Away from the idea of singularity and opposition, our work comprehends how we discover the present within the past and realize the past within the present. We study how our histories, not necessarily linear, directional, or unitary, relate to other Beings of the present, past, and future.

Introduction, Min Park, 2021

Introduction


This project started in March of 2020. Though at various intensities and places, the past year has uprooted us all—from cities, people, and values. These changes prompt questions surrounding what we are used to calling “normal,” and necessitate a new normal. How or where do we start such a change when our understanding of the past, present, and future is unsettled? Where do we re-root ourselves?

Throughout this project, we contemplate how the archive is used to understand history; how it is constantly rebuilding upon the continuum of time, and yet providing us a sense of home, of being rooted, and of belonging. The concept of the archive itself has opened to various possibilities with digitization in recent years, and in the same way, the notion of the archive as we worked through this project has changed tremendously. Our understanding of the archive has shifted from an objective, static, and almost monumental material space of recounting to a dynamic and subjective action of reworking and remembering.

Away from the idea of singularity and opposition, our work comprehends how we discover the present within the past and realize the past within the present. We study how our histories, not necessarily linear, directional, or unitary, relate to other Beings of the present, past, and future. Some works are a direct reflection of these new circumstances: an earnest recollection of values, culture, places, and people we identify as home, and the changes we experience in the way we define home. Others lean into the uncomfortable places we reside in but cannot call home. We meditate on how we are connected—through time and space, through language, and through translation, between languages and mediums.

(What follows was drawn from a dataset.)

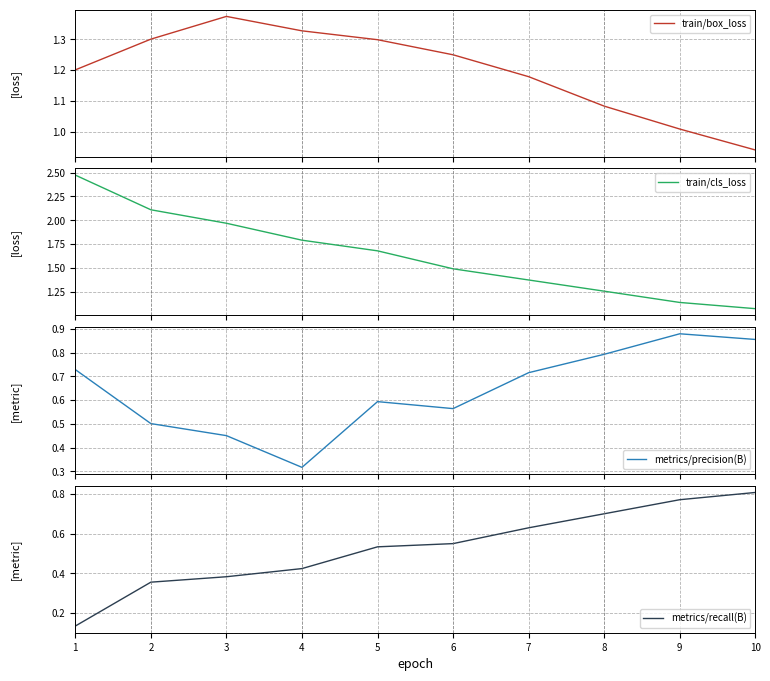

What is the highest value of the train/box_loss series?

1.4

Indian scripture Ashtavakra Gita writes, “In me, the shoreless ocean, let the waves of the universe rise and fall as they will. I am neither enhanced nor diminished.” Project Archive paints the ocean which we share. Up close, these waves seem to be acting independently; our waves flow, rise, sink, begin, and end. But from afar, they are constantly building upon each other, all as a part of the ocean. Though this project began with my personal desire to archive, to create a record of my story, it has developed into a shared purpose among the twenty-one of us to understand our collective history beyond our senses of self. We step away from the idea of the “I” and embrace the idea of the unity, of the collective. We embrace the idea of the reciprocity in everything we do: how to touch means to be touched, to see means to be seen, and to love means to be loved.

Walter Benjamin, in On the Concept of History asks, “Are we not touched by the same breath of air which was among that which came before?” Throughout this project, we record how our waves meet one another—or the shared breath of air. Project Archive is a place of meeting—where interlockings of inspirations and talents, of people, of time, and of similarities and differences manifest. It is our response and our offering to the world.